For the next few minutes, we kept out of the way as we lived through June’s hysteria as she was unwillingly propelled out of her house. The experience seemed unreal.

“I should call Max,” Vida murmured as the gurney was rolled down the walk. “Poor man. How can he bear it?” She squared her shoulders and tromped to the telephone.

I watched out the window while June was loaded into the ambulance. Vida had gotten through to Max who apparently was still on campus.
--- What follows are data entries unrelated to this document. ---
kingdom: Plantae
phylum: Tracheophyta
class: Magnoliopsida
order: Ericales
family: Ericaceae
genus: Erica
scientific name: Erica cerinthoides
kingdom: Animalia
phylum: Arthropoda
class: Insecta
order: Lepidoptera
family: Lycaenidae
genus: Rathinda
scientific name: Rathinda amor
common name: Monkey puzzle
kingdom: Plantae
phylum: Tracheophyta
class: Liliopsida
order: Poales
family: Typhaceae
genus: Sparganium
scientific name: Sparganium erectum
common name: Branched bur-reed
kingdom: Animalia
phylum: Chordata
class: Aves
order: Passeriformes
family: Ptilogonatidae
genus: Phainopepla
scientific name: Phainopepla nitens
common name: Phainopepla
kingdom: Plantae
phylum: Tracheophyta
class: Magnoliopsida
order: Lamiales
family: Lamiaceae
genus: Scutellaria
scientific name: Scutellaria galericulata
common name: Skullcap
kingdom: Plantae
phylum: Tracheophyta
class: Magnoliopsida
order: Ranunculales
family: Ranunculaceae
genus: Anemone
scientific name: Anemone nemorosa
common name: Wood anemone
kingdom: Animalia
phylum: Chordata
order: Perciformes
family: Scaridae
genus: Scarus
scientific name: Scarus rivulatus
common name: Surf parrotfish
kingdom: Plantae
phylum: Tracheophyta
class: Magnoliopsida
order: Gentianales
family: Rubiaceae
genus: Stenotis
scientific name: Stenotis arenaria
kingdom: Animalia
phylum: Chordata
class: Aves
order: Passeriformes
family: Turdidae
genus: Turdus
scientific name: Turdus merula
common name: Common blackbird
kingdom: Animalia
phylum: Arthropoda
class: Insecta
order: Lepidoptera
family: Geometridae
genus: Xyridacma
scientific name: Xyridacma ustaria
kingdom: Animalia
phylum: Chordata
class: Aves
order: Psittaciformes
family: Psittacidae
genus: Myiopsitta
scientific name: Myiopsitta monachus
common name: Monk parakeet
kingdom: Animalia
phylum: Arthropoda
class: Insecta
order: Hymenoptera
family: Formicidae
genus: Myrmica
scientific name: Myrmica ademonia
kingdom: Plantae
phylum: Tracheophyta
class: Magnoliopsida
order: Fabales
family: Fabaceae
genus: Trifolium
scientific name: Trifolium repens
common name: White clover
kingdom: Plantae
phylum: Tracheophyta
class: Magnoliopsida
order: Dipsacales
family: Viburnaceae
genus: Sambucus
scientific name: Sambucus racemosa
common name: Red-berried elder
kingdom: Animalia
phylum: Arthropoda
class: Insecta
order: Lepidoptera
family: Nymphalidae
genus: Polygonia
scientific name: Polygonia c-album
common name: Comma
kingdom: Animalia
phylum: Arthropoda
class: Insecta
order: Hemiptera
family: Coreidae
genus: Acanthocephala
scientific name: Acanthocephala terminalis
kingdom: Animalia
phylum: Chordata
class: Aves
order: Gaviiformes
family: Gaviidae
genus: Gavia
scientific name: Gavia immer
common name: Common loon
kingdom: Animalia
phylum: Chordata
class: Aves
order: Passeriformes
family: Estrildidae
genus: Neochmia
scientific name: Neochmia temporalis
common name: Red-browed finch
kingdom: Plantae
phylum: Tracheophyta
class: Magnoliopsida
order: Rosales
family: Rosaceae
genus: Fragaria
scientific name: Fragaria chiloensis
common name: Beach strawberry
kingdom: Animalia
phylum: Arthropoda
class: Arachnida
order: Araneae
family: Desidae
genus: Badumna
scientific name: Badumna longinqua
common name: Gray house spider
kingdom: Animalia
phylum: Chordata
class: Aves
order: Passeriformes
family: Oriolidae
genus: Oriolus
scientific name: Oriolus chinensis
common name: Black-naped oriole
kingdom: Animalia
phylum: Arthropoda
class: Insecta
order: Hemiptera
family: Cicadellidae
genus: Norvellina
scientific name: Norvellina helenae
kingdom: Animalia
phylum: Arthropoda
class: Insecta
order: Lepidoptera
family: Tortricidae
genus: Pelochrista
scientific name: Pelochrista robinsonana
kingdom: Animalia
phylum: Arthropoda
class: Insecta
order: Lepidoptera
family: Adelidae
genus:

“Vida Runkel here,” she began, sounding more like her usual self with a phone in hand and news to dispense. “No, no . . . Not so serious, but your mother has had a . . . set-back. . . . Yes, she’s going to the hospital now, but just to make sure everything is . . . No, Max, please don’t come. I’m sure she’ll be fine. . . . Yes. I’ll keep you posted. . . . Certainly. I plan on going to the hospital as soon as she gets . . . settled. . . . Of course I will. Now don’t worry too much, please. Good-bye, Max. I’ll talk to you soon.”

As soon as Vida hung up, she let out a yelp. “Good grief! I forgot to ask Max who was staying with his mother. The girl should be notified. Maybe I can find her name around here some place.”

I offered my help, but Vida insisted that I run along. She wanted to straighten things up before she went to the hospital. I suspected that she also wanted to make another, more thorough search of the house, though at this point, I wasn’t sure why. Maybe it was just because she could snoop in an unfettered atmosphere.